Figure 3 (click to enlarge)

Figure 2. Left tonsil histology.
(a) Granulomatous inflammatory process with necrosis. (b) Higher amplification showing epithelioid granulomas with multinucleated giant cells and eosinophilic necrosis
Figure 3. Chest x-rays.
(a) Before treatment, showing several small, and uniformly distributed, nodular opacities throughout both lung fields (milliary pattern). (b) After treatment initiation

DISCUSSION

Adalimumab is a fully recombinant human monoclonal antibody that specifically binds with high affinity to human TNF inhibiting its binding to TNF receptors. TNF inhibitors have been shown to decrease inflammation associated with many rheumatological conditions[1]. These drugs have recently emerged as new tools for the treatment of non-infectious uveitis, providing additional options for reducing ocular inflammation when long-term corticosteroid-sparing therapy is required. Infliximab and adalimumab have shown encouraging results in multiple trials and are becoming popular for the treatment of ocular inflammation, including in Behçet's disease[2].

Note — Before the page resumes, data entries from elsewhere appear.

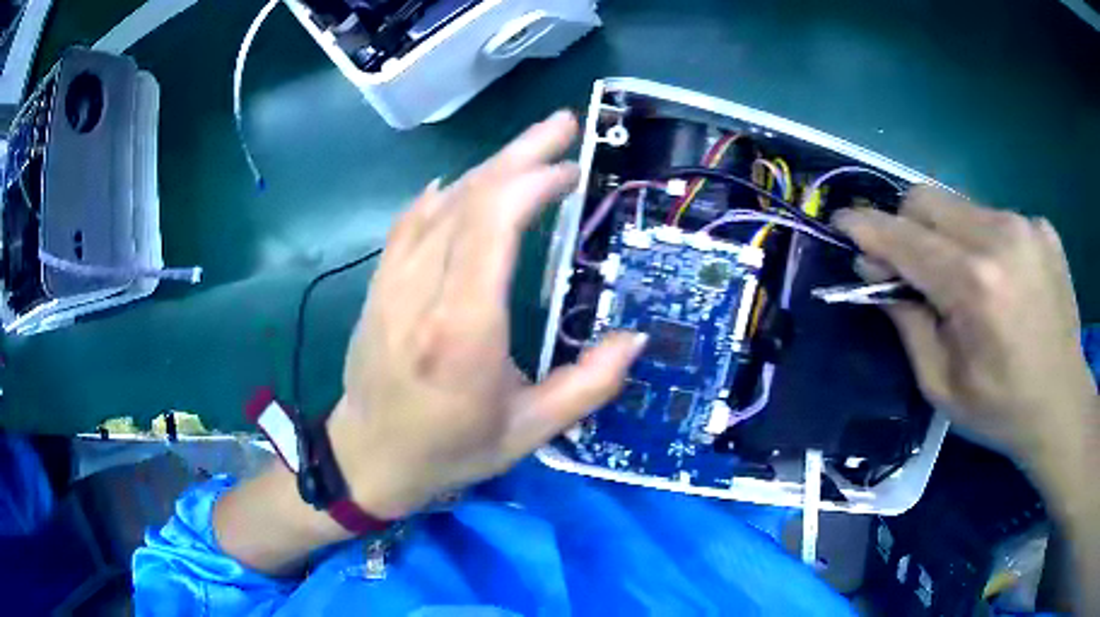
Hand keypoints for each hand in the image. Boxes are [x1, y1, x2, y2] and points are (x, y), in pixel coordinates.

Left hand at [327, 111, 645, 519]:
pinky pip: (409, 224)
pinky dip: (442, 196)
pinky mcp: (378, 286)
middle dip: (518, 154)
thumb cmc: (451, 451)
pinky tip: (466, 182)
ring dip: (488, 169)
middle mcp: (422, 295)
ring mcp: (392, 285)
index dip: (530, 184)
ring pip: (439, 205)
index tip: (568, 170)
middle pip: (468, 201)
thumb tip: (634, 339)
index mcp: (464, 332)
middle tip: (560, 126)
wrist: (369, 457)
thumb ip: (588, 386)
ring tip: (528, 149)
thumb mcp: (530, 433)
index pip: (491, 228)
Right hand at [833, 186, 1095, 464]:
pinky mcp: (1042, 226)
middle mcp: (1000, 237)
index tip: (842, 222)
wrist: (1062, 404)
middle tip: (910, 266)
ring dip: (946, 235)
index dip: (867, 227)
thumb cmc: (1000, 409)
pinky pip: (993, 217)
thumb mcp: (941, 385)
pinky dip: (982, 241)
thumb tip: (875, 272)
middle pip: (926, 198)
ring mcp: (1026, 225)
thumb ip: (906, 322)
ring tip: (963, 280)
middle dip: (906, 225)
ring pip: (960, 204)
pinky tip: (1000, 279)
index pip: (904, 236)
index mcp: (974, 285)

The increasingly clinical use of TNF antagonists has improved the management of immunomediated diseases but has also been associated with a higher incidence of infections, especially active tuberculosis. Patients treated with these agents have a higher rate of disseminated and extrapulmonary tuberculosis, despite previous screening and treatment of latent disease[3]. Tuberculous tonsillitis is a relatively rare presentation of extrapulmonary tuberculosis and is thought to occur mostly in immunodeficient patients. The diagnosis of tonsillar tuberculosis in the absence of active pulmonary disease is rare since most cases of oral cavity tuberculosis are secondary to pulmonary disease. Occasionally, tonsillar tuberculosis may precede the diagnosis of pulmonary disease. Tonsillar tuberculosis commonly presents with sore throat and cervical lymphadenopathy. This presentation, as well as abnormal tonsillar findings, such as ulcerations, masses and white patches, makes the differential diagnosis with other infections or neoplasm challenging. The diagnosis is based on histopathological findings and identification of tuberculous bacilli[4].

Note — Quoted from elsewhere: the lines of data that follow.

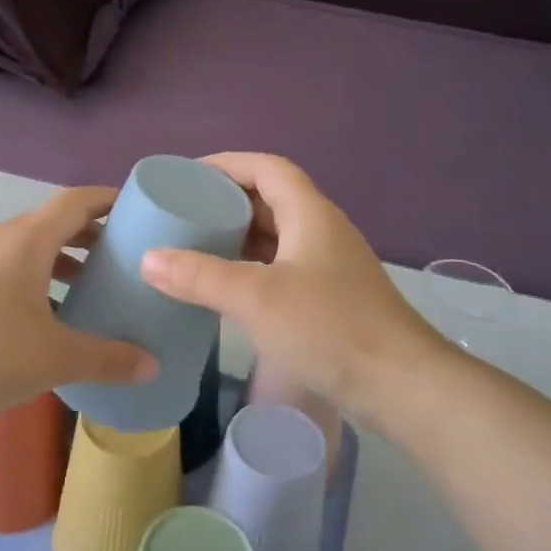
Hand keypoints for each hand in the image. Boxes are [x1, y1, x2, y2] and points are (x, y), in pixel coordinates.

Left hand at [0, 188, 157, 440]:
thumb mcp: (53, 359)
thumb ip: (107, 359)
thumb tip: (152, 365)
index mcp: (27, 241)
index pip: (77, 201)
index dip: (109, 200)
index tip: (136, 210)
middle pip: (51, 222)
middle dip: (88, 235)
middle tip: (120, 256)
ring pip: (25, 246)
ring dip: (58, 260)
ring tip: (84, 287)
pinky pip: (2, 265)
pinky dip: (30, 276)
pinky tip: (35, 315)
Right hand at [139, 153, 445, 421]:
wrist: (401, 386)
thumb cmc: (330, 328)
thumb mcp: (257, 299)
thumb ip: (201, 277)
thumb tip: (149, 258)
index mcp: (311, 214)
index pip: (267, 168)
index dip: (228, 164)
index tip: (188, 176)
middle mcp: (323, 231)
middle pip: (272, 200)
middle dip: (227, 201)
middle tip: (183, 214)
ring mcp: (330, 267)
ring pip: (278, 237)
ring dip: (239, 237)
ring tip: (196, 247)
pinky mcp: (332, 299)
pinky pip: (283, 268)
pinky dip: (252, 268)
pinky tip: (228, 290)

Tuberculosis in patients receiving anti-TNF therapy generally arises from the reactivation of latent infection and usually occurs within the first 3–8 months of treatment. Latent tuberculosis screening, before anti-TNF treatment, is considered essential, given the risk of progression to active tuberculosis and increased susceptibility to more severe forms of the disease. Screening and treatment of latent tuberculosis, prior to initiation of TNF antagonists, has been shown to be effective in markedly reducing the rates of tuberculosis reactivation. Despite these measures, tuberculosis may still occur in those with negative tests, probably sometimes representing new infections instead of reactivations. Screening tests carry a risk of false-negative results, especially in the setting of immunosuppression. Tuberculosis surveillance is therefore important during anti-TNF therapy because even after the initial screening (and latent tuberculosis treatment whenever appropriate), active disease can occur. If a patient develops tuberculosis, TNF antagonists should be discontinued and appropriate antituberculous therapy should be initiated[5].
In conclusion, this clinical case highlights tuberculous tonsillitis as a consequence of anti-TNF therapy with adalimumab. It is important to stress this atypical presentation of tuberculosis in anti-TNF treated patients: the symptoms may mimic a conventional throat infection or even malignancy. Careful evaluation at the initiation of the treatment, as well as long-term surveillance of the patients receiving such drugs remains necessary.